Wednesday, September 25, 2013

Momofuku Noodle Bar - Manhattan, New York

Have you had an experience that made you say, “Oh my God. This is everything I thought it would be?” There are few things that can, especially when that thing has been hyped to excess like Momofuku’s pork buns have been.

But not only did it meet my heightened expectations, it blew my mind and overwhelmed my mouth and brain with sweet, sultry piggy bliss. It also confirmed David Chang’s badass-ness and became the one thing that I will remember from this, my third New York trip.


A week before, I said to my officemates that I was going to the Big Apple for my birthday to eat something expensive and fatty. At $5 a pop and the fact that I was essentially eating hog blubber, Momofuku’s pork buns certainly met both criteria.

It didn’t melt. No, that would be too easy. The pork belly is cooked in such a way that it retains a texture close to a falling apart brisket, soft and moist, but also still holding onto its meaty integrity.

To do -
• A. According to the Momofuku Noodle Bar review, how much did each pork bun cost?
• B. Carry on writing the Momofuku Noodle Bar review, starting after its last sentence.

Data records -
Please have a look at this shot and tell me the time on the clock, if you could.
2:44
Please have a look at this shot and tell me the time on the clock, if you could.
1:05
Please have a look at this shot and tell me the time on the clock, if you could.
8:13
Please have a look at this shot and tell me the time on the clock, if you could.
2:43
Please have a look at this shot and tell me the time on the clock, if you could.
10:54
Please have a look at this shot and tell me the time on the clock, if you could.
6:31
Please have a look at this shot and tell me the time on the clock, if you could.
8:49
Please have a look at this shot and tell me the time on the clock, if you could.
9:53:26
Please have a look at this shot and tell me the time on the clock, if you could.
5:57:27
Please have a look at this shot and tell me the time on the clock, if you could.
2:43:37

==

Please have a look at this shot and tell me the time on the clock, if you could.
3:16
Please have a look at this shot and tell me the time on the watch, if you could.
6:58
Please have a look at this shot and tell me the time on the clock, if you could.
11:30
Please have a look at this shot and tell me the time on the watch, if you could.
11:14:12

Responses to the tasks -
• A. $5 each.

• B.
Meanwhile, the fat has turned into something close to jelly—firm, warm, insanely good jelly that kind of fills your senses with the savoriness of pork fat and that gets wiped clean by the pillowy fluff of the bread, the crunchy-cool pickled cucumbers. It was…un-friggin-believable.

The bowl of ramen I had as a main course afterward didn’t have any hope of competing. This piggy foreplay was way better than the noodle intercourse.

Momofuku Noodle Bar
171 1st Ave
(between 10th St & 11th St)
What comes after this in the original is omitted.